* **What you are asked to do**: Say how many lines in the records include the string "Avenida", adding no other words.
Provided material: Begin
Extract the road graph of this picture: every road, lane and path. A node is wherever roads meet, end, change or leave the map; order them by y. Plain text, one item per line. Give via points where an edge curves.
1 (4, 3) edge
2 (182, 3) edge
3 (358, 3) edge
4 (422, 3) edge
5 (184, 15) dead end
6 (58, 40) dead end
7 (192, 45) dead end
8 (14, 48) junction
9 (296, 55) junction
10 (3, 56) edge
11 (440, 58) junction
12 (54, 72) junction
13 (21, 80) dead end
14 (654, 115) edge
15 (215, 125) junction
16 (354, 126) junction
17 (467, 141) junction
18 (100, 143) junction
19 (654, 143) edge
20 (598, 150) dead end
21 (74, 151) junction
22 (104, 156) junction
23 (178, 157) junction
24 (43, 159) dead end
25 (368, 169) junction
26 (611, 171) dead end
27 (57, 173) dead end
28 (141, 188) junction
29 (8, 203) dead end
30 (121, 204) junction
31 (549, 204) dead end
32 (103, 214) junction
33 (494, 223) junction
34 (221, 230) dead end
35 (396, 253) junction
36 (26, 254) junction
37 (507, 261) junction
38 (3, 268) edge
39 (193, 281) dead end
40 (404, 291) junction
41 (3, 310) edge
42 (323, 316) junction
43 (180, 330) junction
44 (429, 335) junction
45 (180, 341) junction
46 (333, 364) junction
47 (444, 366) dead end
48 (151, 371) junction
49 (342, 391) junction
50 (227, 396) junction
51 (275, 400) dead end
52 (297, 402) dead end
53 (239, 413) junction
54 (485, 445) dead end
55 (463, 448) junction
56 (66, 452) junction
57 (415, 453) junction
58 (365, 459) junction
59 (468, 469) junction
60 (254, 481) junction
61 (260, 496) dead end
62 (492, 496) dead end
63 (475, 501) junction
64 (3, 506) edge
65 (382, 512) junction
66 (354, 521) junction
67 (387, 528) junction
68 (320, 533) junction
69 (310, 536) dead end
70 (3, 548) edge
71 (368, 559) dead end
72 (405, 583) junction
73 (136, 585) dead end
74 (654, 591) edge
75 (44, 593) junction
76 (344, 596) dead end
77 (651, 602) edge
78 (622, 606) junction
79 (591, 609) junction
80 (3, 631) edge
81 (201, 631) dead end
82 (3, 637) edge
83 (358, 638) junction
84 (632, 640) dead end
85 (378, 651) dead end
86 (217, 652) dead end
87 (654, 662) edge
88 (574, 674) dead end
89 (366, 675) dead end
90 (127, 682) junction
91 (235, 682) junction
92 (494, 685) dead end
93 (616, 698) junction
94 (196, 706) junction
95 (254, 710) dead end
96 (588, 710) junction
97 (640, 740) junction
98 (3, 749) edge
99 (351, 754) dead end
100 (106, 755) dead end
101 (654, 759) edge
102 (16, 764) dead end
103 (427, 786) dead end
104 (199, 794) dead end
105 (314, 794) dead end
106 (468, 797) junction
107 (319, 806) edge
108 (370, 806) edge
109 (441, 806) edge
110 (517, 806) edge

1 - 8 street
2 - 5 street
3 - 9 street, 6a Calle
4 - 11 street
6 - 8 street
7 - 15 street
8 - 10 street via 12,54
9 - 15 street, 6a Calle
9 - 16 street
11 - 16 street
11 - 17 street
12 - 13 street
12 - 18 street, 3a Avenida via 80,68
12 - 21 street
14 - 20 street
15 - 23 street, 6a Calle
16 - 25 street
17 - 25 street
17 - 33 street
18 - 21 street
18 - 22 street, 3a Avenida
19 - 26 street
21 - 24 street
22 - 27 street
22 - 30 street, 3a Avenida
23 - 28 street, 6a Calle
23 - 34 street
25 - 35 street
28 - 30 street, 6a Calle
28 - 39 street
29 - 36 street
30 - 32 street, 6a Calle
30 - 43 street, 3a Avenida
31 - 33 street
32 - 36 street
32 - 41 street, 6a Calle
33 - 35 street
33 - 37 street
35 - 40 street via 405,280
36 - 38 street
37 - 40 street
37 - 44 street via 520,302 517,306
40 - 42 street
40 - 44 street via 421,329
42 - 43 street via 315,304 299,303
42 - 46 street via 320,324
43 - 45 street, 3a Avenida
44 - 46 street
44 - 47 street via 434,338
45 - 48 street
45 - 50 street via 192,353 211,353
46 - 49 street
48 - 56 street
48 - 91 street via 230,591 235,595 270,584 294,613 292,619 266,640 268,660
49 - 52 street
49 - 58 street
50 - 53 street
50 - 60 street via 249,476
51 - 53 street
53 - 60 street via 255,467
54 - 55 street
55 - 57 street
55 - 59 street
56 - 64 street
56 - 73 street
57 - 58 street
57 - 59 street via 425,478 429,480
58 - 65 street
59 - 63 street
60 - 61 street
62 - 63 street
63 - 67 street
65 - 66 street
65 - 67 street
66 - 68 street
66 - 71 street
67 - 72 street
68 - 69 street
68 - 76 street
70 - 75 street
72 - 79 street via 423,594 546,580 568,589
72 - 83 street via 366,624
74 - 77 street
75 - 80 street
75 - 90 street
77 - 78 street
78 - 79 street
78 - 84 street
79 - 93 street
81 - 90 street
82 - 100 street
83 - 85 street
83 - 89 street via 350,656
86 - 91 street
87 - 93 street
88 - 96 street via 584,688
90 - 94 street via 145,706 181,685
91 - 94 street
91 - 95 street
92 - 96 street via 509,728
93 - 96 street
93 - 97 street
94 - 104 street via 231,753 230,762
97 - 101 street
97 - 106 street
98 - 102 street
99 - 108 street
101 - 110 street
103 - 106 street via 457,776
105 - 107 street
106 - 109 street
Provided material: End
* **Answer to this task**: 5